The Sligo Spring Tournament was held in Enniscrone from February 2-4, 2024.
The flyer gives testimonials from players (“the best tournament in Ireland at present”, “by far the most professional weekender I’ve been to”), and these seem no idle boasts. A video collage of this year’s event, compiled by player Vladimir Mabhena, conveys the atmosphere very well.
Chief organiser Craig DuBose was interviewed by Chessdom.com two weeks ago about his plans for the event going forward.
A full report on the Masters section has (finally) been uploaded to the Tournament pages here. Craig DuBose sent all games, in two different formats, very promptly after the event, and much additional information, so the delay is down to me. In fact, I was asked recently if I had posted a report, replied that I had, and was surprised to find out that I hadn’t.
An interesting ending occurred in the round 1 encounter between Oisín O’Cuilleanain and Sergey Beryozkin.
In the diagrammed position, chances are equal. Several moves later, the second diagrammed position was reached.
Here 65… Rg5? turns out to lead to a losing ending after 66. Rf7+ Ke6 67. Rh7 Rxb5 68. Rxh4. Here Black can of course not play 67… Rh5?? because after 68. Rxh5 gxh5 the white king is too close to the black pawns.
The right way is 65… Rg3+!. Now after 66. Kc4 Rg5 67. Rf7+ Kc8 68. Rh7, Black can play 68… Rh5, when White must force a draw, while after 66. Ke4 Rxc3 67. Rxg6 a different R+2 vs. R+1 ending is reached, and this one turns out to be drawn with best play.
Instead Black played the natural but wrong 65… g5? and was lost after 66. Rh6. The game continued 66… Rg3+ 67. Kc4 h3 68. Rh7+ Kc8 and now White blundered with the disastrous 69. d5?? (69. b6 was winning), allowing 69… Rg4+ 70. Kc5 Rh5, winning.

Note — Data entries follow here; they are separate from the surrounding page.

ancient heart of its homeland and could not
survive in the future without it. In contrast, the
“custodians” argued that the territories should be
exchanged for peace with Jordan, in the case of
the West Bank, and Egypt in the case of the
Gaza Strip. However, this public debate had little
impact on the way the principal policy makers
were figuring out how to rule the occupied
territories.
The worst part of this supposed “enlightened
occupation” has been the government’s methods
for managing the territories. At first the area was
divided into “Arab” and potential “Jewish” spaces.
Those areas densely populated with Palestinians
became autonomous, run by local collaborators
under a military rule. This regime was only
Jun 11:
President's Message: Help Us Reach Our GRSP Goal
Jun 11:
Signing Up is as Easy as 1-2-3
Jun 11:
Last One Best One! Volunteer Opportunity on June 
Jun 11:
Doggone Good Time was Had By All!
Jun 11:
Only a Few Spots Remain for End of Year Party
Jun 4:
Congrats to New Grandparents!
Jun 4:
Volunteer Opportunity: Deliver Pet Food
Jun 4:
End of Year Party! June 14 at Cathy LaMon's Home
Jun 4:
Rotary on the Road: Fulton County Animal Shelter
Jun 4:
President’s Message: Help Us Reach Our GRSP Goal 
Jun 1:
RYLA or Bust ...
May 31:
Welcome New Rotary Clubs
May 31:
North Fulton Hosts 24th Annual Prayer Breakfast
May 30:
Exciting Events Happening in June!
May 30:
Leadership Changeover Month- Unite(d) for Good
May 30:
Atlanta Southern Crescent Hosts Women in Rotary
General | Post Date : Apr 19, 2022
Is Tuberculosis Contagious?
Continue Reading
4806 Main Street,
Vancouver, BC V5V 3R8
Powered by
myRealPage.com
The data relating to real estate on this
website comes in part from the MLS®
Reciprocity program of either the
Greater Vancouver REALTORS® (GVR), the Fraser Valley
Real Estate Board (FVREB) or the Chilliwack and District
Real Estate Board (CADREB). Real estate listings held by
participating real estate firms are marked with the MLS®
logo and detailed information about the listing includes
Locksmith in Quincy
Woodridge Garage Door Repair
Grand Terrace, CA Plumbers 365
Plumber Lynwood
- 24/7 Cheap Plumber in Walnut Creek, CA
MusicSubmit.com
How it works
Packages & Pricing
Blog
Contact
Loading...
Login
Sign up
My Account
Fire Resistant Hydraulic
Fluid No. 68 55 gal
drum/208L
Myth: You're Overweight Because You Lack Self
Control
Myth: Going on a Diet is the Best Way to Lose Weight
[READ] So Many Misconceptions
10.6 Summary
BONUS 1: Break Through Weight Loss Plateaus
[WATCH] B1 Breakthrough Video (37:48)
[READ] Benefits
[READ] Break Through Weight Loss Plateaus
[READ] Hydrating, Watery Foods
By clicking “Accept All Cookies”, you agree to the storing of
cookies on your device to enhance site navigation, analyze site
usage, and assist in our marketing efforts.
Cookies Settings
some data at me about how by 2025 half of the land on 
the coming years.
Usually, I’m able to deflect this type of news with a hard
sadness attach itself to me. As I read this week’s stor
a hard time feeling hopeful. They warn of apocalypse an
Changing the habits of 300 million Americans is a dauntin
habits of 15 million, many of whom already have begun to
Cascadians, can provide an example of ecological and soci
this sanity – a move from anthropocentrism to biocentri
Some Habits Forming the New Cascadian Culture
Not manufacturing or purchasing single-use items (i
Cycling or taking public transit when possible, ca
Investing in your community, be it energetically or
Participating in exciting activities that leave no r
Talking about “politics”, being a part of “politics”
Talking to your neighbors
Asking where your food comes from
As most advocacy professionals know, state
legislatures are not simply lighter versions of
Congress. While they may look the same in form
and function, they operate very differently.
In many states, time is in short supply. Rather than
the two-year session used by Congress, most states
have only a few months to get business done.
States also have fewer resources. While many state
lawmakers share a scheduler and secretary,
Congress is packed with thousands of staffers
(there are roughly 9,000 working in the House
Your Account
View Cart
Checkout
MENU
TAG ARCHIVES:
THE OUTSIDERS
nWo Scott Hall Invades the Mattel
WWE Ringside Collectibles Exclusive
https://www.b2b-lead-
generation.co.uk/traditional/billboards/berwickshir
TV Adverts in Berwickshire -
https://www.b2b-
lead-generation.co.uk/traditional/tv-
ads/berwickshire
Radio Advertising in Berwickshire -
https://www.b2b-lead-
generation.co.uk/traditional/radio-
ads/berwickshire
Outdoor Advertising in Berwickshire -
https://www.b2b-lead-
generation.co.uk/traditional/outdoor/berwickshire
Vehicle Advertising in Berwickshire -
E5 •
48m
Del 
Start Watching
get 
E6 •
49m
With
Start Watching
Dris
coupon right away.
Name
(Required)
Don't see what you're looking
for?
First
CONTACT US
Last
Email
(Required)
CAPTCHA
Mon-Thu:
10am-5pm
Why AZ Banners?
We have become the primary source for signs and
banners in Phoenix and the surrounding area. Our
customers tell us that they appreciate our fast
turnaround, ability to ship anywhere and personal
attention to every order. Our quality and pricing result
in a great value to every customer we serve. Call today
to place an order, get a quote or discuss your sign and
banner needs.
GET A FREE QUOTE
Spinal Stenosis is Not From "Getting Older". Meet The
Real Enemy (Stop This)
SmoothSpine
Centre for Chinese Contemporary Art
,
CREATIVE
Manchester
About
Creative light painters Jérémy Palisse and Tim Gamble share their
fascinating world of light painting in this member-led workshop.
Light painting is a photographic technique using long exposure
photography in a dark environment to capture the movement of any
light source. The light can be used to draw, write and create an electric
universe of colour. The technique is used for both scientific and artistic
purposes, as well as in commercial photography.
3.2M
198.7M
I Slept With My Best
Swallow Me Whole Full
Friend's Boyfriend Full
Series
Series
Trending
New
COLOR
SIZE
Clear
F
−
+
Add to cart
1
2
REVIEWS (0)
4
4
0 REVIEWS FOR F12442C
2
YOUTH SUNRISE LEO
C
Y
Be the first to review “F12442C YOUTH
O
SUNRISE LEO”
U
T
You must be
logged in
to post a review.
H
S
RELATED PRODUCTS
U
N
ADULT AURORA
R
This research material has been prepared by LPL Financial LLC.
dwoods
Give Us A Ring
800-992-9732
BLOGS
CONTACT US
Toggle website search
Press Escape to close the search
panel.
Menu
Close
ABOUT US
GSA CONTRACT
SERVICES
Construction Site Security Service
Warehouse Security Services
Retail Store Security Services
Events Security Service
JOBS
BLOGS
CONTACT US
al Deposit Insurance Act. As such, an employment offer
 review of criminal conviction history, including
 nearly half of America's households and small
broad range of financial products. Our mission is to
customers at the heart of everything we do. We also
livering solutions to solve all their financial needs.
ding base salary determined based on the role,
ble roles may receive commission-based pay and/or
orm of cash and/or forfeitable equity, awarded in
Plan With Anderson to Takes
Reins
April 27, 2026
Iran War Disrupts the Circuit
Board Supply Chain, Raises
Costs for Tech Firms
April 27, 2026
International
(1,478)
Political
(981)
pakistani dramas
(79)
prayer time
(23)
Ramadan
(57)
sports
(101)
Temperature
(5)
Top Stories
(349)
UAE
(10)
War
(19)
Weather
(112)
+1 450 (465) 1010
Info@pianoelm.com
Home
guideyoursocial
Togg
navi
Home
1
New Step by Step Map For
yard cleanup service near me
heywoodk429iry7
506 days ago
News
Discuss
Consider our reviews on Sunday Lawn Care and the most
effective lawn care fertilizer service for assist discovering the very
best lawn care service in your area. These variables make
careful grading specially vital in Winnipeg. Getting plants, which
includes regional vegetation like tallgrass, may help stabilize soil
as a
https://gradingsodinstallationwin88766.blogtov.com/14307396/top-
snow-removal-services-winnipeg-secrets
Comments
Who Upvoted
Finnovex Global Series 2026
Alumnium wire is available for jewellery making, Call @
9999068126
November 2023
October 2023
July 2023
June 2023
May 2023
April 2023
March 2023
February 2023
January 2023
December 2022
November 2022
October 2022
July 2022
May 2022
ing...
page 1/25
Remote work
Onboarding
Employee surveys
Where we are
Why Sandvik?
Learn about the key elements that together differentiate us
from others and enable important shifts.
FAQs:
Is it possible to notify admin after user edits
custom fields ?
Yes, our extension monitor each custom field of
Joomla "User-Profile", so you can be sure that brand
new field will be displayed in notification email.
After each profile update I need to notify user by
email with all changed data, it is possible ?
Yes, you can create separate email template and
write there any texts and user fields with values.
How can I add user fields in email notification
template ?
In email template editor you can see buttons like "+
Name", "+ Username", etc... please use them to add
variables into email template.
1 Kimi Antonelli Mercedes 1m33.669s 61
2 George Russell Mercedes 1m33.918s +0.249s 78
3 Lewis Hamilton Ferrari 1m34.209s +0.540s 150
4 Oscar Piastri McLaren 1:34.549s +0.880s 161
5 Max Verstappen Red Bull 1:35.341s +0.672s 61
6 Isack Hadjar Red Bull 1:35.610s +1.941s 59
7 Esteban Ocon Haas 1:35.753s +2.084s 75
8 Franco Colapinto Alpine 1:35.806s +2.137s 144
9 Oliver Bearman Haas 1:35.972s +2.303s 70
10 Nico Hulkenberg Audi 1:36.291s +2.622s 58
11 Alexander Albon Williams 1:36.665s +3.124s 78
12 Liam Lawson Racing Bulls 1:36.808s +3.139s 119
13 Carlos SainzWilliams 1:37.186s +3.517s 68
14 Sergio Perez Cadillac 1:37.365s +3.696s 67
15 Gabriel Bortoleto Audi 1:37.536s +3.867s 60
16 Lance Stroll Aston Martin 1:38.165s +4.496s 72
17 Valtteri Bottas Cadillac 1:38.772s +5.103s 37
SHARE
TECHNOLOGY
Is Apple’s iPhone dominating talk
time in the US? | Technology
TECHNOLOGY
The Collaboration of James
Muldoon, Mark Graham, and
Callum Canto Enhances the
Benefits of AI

The event resulted in a three-way tie for first between James Naughton, Oscar Culbeaux Tello, and Oleg Gubanov. For this event, as for some other recent Irish tournaments, tie-breaks were applied even for cash prizes, and Naughton finished first, with Culbeaux Tello second and Gubanov third, with very narrow margins separating each.
Congratulations to Lara Putar, who has qualified for the WFM by scoring 7/9 at the Women’s Olympiad in Budapest.
Direct WFM titles at the Women’s Olympiad require a score of at least 65% over at least 9 games, having at one point or another reached a rating of at least 1900. Lara won her fourth game in succession yesterday, reaching 6/8, and so today needed only to show up to play, regardless even of whether her opponent showed up. As it was, she won again.
(Cf. the congratulatory tweet by the ICU yesterday.)
Kevin Burke points out at the St. Benildus C.C. web site that Lara scored 6/10 at the last Women’s Olympiad, so falling ½ point short.
The Title norms page here has been updated accordingly.